Opinion
May Term, 1900.
Judgment and order reversed upon the law and facts and a new trial granted, costs to abide the event.
Upon the trial of this action the objection was distinctly taken that the defendants' negligence, if any, was not the proximate cause of the injury to the plaintiff's lands; and, in connection with that proposition, it was pointed out that the fire was carried some two and one-half miles across the lands of one Joseph M. Page, before reaching the plaintiff's lands. And inasmuch as no conflict of evidence existed as to that situation, a nonsuit was asked for upon that ground. Such motion was denied and an exception duly taken. The case of Hoffman v. King ( 160 N.Y. 618) is an authority to the effect that such motion should have been granted; and I see no reason why this judgment must not be reversed on the authority of that case. The facts in that case were similar to those now before us, and the principle there decided is the one which must control this case.

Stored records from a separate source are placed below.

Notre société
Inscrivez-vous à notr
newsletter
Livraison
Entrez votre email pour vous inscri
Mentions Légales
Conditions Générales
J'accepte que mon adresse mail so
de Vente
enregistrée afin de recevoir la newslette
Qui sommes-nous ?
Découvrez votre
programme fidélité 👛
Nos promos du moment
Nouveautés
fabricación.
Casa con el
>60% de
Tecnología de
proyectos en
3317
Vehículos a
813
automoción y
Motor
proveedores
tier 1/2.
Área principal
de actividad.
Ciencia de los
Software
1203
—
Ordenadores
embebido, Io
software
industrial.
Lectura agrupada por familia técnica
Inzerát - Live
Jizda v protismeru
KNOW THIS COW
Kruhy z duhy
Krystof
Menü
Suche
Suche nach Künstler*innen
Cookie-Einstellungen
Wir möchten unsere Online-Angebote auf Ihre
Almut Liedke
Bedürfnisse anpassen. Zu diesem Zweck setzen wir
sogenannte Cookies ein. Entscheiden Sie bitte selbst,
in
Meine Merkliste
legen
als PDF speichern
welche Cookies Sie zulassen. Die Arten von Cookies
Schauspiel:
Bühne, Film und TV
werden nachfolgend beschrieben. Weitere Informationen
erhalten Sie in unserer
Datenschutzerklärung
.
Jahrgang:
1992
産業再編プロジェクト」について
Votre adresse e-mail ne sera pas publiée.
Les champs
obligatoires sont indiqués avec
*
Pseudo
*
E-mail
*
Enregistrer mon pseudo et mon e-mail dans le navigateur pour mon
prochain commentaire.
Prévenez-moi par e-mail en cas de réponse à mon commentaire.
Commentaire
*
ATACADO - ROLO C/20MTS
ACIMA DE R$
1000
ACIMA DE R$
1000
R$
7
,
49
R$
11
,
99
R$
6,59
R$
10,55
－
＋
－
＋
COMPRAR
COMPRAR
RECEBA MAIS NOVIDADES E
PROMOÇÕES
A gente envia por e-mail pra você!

It is urged by the respondent's counsel that chapter 332 of the Laws of 1893 prescribes a different rule from the one adopted by the Court of Appeals in the Hoffman case. I am not prepared to agree that he is correct in that proposition, but however that may be, that argument must be addressed to that court. The decision in the Hoffman case is now controlling upon this court; and clearly within the principle there laid down, this judgment cannot stand. All concurred.